Unfortunately, international law has failed to establish a procedure for qualified groups to pursue statehood. Although the UN Charter and two international human rights treaties provide for the right to self-determination, no international remedy exists to realize such claims. Peoples that exist under alien domination are trapped within what human rights jurists describe as the ‘iron cage’ of the domestic state laws which subjugate them. A central idea of human rights is that it permits individual(s) to appeal to a regional or international adjudication body for relief denied them by their host states. The lack of such a remedy, combined with the failure of current international initiatives, has stalled the realization of Palestinian statehood.
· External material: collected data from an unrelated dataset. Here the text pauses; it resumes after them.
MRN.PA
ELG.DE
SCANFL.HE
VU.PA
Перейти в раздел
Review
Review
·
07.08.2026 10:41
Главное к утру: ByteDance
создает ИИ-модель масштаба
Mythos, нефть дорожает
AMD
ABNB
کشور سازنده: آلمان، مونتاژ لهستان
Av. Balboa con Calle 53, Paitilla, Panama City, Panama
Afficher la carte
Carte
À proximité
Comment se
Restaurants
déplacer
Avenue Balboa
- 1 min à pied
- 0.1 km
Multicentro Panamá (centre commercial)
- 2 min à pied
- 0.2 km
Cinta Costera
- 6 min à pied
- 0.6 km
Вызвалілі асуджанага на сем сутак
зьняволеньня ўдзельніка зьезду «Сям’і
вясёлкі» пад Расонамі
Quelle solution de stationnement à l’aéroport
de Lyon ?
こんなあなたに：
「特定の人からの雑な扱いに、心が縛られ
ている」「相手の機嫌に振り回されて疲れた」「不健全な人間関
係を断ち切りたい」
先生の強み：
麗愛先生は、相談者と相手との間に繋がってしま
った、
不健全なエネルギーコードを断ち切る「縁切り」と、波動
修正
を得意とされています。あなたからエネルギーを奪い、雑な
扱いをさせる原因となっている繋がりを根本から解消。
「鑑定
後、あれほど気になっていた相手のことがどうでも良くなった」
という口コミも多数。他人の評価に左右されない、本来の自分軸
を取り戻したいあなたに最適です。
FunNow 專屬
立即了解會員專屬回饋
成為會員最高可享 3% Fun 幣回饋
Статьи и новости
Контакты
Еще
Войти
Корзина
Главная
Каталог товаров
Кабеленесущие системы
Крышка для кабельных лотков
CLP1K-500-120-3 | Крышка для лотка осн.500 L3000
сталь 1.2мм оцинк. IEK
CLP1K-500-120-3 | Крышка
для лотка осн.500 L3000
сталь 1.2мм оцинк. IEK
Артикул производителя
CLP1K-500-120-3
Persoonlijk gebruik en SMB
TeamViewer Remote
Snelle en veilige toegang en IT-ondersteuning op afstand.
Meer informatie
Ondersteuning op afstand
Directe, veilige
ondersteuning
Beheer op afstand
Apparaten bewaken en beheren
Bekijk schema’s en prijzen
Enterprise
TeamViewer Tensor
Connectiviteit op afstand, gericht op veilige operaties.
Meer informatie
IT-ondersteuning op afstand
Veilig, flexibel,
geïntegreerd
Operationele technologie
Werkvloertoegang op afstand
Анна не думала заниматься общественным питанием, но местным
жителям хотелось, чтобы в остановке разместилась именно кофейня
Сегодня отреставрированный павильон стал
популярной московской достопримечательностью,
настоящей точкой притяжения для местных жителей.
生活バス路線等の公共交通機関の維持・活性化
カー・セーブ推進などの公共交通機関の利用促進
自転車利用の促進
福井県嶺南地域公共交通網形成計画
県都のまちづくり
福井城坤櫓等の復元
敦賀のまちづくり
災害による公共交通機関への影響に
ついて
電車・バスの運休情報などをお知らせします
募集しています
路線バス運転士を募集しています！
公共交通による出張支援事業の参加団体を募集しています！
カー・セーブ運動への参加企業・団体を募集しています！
Enhancing the jurisdiction of treaty monitoring bodies such as the UN Human Rights Committee (HRC) will help states to understand their treaty obligations with regard to internal groups that jurists term ‘peoples’ and, therefore, qualified for self-determination. This is because adjudicative procedures offered by the HRC help ensure protection for ethnic, religious, national, and linguistic groups. At this time, the HRC does not take up claims for self-determination.
Thus far, nations have achieved statehood in only carefully prescribed situations. Some examples include European states created out of empires controlled by defeated Central and Axis powers after WWI and WWII; the grant of independence to the African, Asian and Caribbean colonies by the European powers ending the colonial era in the decades after WWII; the emergence of independent states from long-standing federations after 1990, 15 in the case of the Soviet Union in 1990-1991, and six in the case of Yugoslavia; and UN-supervised paths to independence for subjugated provinces, namely East Timor (formerly part of Indonesia) in 2002 and Kosovo (formerly part of Serbia) in 2008.
The Palestinians current legal existence is statu nascedi, meaning that they are at the beginning of a process that is leading to statehood. However, self-determination is not necessarily co-terminus with statehood, and may be achieved through a variety of means that protect group autonomy. The preferred type of self-determination, i.e. autonomy or statehood, is a question decided by the group itself. Palestinians can realize their right to self-determination in either of the single-state, or two-state forms.
The plan to disassociate Israelis and Palestinians into separate states raises another theoretical question, namely, should international bodies incorporate new states based upon the national, ethnic, religious or linguistic identity of a single group?
The classic formula of nationalism, to make ‘every nation a state and every state a nation’, results in what the Minorities Section Director of the League of Nations, P. de Arcarate, described as an international “crisis”. This is because the world contains 3,000-8,000 ethnic groups living in 192 UN member-states. How do international organizations go about determining which of these human communities are deserving of statehood?
The League of Nations’ Mandate for Palestine proposed that Israelis and Palestinians live together within a single, bi-national state. The Mandate established a Jewish national home located within Palestine with self-governing institutions while guaranteeing the civil, political, and cultural rights of Palestinians, as well as other minority groups. Moreover, even in present-day Israel, Arabic is an official language alongside Hebrew, bearing testimony to the state’s bi-national character. However, the Mandate’s single-state solution never received much support from Israelis or Palestinians, and now languishes in obscurity in most of the international discourse.
It is surprising that, given the historic failures of partition, most Israelis and most Palestinians prefer separation over integration. For example, the partition of India (Hindu) to create Pakistan (Islamic) produced inter-group violence, which continues to this day. Witness the recent terror attacks on Mumbai’s Taj Mahal Hotel and Oberoi-Trident Hotel.